Crônica de domingo – Namoro e casamento

NAMORO E CASAMENTO

Eliakim Ferreira Oliveira

Os amantes, de René Magritte

O NAMORO

1.

A mais linda camisa rosa, com uns babados, debrum, calça de sarja branca, a sapatilha que combinava com tudo. Ela usava óculos, cabelos presos, castanhos claros, uma franja. Quarenta anos? O lábio carnudo brilhava. E o queixinho (ai, que queixinho) arrebitado, sempre arrebitado. Atende o celular. O sotaque do Recife, o mais lindo de todos, ela diz:

            — Tu bem? Tão desanimado ultimamente.

            Além disso, meu Deus, ela sabe se preocupar com o outro! Mas o outro tem um grande defeito: é um homem… Olho as mãos dela. Aliança na mão esquerda. Não tem problema. Não tenho ciúme.

            Assim que ela se levanta, me levanto também. Paro diante dela. Ela me encara, encabulada. Não resisto:

            — Essa camisa fica muito bem em você.

            Ganho um sorriso. Alvo, luminoso, linguinha rosa, o canino, chego a ver a sininho da garganta.

            — Obrigada! — ela responde.

            E ouço de novo aquela voz, agora em minha direção, contra o meu rosto. Me arrepio, ela me cumprimenta com o olhar e mais um sorriso. Volta a andar. Eu me viro para vê-la. Olho absorto o ir e vir do quadril. Mesmo longe, ao fim do corredor, mesmo quando ela entra em outro, prestes a não ser vista, olho, torço o pescoço, o máximo que posso — ela indo embora.

2.

Na década de 60, Bioy Casares vem ao Brasil.
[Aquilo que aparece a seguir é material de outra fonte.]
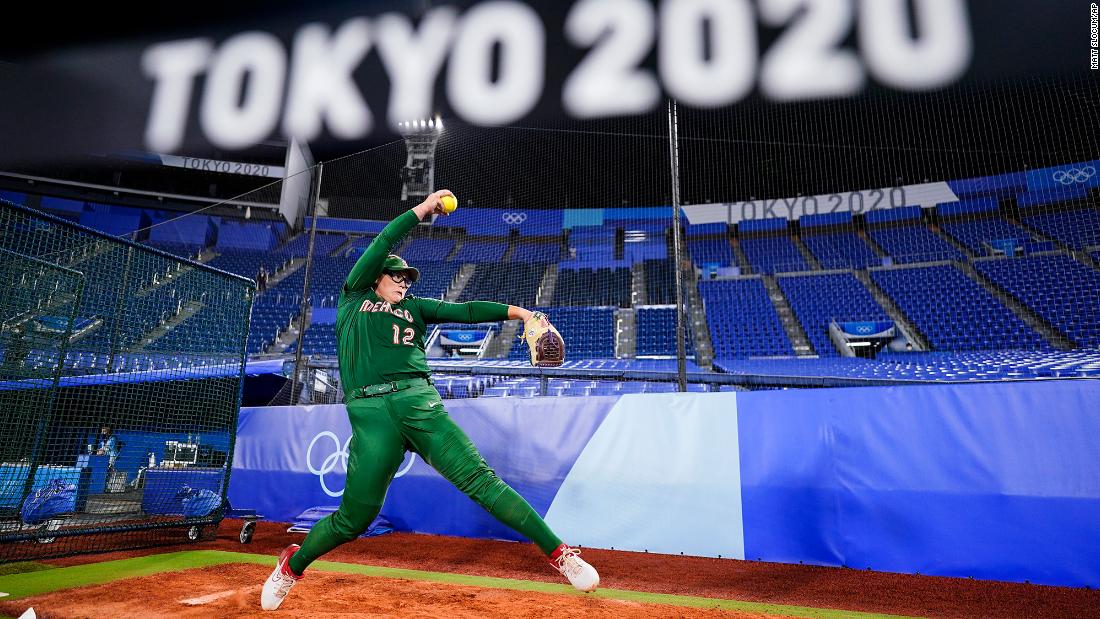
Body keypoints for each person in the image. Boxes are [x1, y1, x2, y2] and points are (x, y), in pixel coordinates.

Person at [261, 190, 598, 611]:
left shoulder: (416, 309)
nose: (404, 281)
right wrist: (423, 210)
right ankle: (292, 566)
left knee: (480, 480)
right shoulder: (353, 298)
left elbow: (469, 311)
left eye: (408, 278)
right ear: (375, 277)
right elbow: (385, 241)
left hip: (418, 402)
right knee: (354, 519)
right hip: (370, 415)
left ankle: (560, 554)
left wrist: (523, 315)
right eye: (397, 276)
Era a época em que os argentinos ainda chamavam os brasileiros de “brasileros” (de um dia para o outro, passaram a nos chamar “brasileños”. Até o fim da vida, no entanto, Casares nos chamava, com orgulho, “brasileros”.). Aqui Casares conhece a “brasilera” Ofélia. Segundo ele, encantadora, como toda “brasilera”. Apaixonam-se, tornam-se íntimos. Mas ele tem de voltar à Argentina. Anos depois, retorna ao Brasil. Sai em busca de Ofélia. Encontra moças parecidas, mas não a sua Ofélia. Volta de novo à Argentina. Recebe uma carta. De Ofélia! De Ofélia! Abre-a, lê e se surpreende:

            “Velho atrevido. Você nunca me verá de novo”.
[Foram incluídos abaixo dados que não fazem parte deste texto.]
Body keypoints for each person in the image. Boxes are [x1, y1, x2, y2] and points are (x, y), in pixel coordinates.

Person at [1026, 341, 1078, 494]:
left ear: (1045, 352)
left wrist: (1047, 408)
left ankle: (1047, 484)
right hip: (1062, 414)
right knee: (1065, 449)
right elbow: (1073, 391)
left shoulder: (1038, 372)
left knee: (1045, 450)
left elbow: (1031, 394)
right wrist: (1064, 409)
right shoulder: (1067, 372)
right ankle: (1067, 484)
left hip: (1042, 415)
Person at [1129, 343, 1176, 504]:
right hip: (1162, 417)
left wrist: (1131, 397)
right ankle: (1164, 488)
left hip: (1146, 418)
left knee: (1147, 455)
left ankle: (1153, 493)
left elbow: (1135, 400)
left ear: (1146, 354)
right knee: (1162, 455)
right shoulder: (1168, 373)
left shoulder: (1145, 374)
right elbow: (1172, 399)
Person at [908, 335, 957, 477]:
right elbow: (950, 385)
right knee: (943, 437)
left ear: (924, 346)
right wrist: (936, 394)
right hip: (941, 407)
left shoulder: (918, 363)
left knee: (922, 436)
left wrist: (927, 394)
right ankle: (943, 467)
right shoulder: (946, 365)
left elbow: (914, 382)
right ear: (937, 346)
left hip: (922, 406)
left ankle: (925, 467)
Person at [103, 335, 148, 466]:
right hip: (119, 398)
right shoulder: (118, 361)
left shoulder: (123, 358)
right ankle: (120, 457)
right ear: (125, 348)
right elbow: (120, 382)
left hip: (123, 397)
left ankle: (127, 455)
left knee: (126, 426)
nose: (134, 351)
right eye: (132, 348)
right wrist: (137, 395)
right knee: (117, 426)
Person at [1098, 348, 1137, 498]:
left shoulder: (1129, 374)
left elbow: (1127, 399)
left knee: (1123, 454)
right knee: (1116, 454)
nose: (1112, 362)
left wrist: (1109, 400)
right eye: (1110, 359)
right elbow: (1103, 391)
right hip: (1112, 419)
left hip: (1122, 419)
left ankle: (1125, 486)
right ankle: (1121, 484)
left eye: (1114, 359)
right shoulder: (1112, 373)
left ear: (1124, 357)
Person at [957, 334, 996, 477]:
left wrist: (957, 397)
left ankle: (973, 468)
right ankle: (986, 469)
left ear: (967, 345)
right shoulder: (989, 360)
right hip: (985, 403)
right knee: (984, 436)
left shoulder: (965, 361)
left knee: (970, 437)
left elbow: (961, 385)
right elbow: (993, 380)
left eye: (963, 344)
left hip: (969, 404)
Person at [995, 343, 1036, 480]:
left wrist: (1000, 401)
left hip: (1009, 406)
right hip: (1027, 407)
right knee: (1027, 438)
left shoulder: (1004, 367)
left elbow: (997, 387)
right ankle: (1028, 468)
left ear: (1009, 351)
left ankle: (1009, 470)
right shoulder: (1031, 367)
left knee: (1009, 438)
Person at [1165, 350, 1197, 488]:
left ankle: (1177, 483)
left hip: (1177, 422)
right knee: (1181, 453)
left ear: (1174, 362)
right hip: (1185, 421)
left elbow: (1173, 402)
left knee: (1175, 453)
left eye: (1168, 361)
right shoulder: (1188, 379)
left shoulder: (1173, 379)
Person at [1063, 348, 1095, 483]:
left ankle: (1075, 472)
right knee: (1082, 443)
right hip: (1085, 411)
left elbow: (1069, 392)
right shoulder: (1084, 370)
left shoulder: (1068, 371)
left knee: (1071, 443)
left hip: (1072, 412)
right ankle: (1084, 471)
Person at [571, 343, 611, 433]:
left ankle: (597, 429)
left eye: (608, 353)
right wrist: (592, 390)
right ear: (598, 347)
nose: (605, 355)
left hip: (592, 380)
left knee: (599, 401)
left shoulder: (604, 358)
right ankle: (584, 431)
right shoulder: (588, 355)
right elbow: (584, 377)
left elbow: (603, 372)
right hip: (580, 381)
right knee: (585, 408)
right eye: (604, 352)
            Encantadoras “las brasileras”. Pero de temperamento fuerte.

O CASAMENTO

1.

— Ela aceitou o pedido de casamento!

— Casar? Tão jovem?

— Sempre foi meu sonho…

— Sonho? Hoje quem é que sonha em se casar?

— Não, meu sonho sempre foi me separar.

2.

— Ai, doutor, acho que nosso casamento está acabado.

— Por que, Maria?

— Eu descobri algo terrível sobre meu marido.

— Conte-me.

— Ele é cônjuge… Não dá pra continuar casada com um cônjuge.